With respect to the one friendship I've kept, I'm glad I did. He was an important part of my life at one time, and I still respect and care about him. We just weren't meant to be together romantically, but I still enjoy talking to him sporadically and hearing about his life.
posted by bananafish at 6:27 PM on March 6, 2009 [1 favorite]


I'm friends with two or three of my exes (the most recent one's acting like a bit of a putz right now, so I'm not sure what's ultimately going to happen there).

In all honesty, the first two started out with me wanting to be their friends because I was still sort of pining for them, and THAT wasn't wise; you say you're hurting, so it makes perfect sense to separate from them for a while, and that's what I did the third time around and it made the transition a bit smoother.
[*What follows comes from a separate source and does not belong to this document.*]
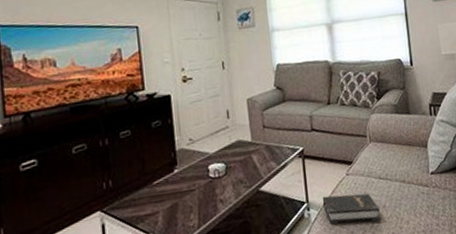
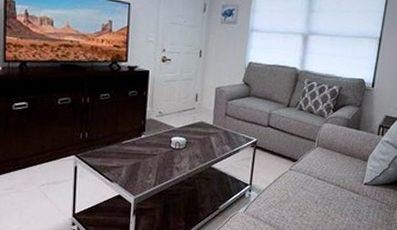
hardback book: present [322,193,381,224] -> none [263,183,312,213]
As to why I've stayed friends with them -- well, they are wonderful, wonderful people. I respect them, I care very much for them. They brought me a lot as lovers, but they bring me even more as friends - one guy especially so, because we only dated for a few months but have been friends and business partners for seven years now. We even had one day in the office after a couple years where we were working away and both suddenly looked up at each other with these funny looks, and both realized, "ohhhhh, okay, that's why the dating thing didn't work out, it's because we were supposed to be doing this instead all along."

I've tried staying friends with other exes, but for one reason or another it didn't work out. If you want to and feel you can, go for it; but if not, there is no reason for you to continue a relationship that is hurting you.
posted by EmpressCallipygos at 10:01 PM on March 6, 2009 [2 favorites]


Wait a year or however long it takes you to not think about them with any tinge of either resentment or longing. Then you can take steps to be friends.
posted by melissam at 1:14 AM on March 7, 2009 [1 favorite]


"After a breakup that is not mutual, what is the purpose of staying friends with the person who dumped you?"

None.
posted by fantasticninety at 4:56 PM on March 7, 2009


Because he was one of the most interesting and fun and intelligent and and important-to-me people I've ever known before he broke up with me, and he was afterwards, too. (Once I got over it and could admit that, anyway.) If he weren't still in my life, my life would be far poorer for it.

If the result of the breakup had been that I had realized he was a person who'd made my life worse overall, not just in the short term, then there would have been no reason at all to stay friends.

(Oddly enough, later on, the fact that we were still friends was something that initially made a positive impression on the guy who eventually became my husband.)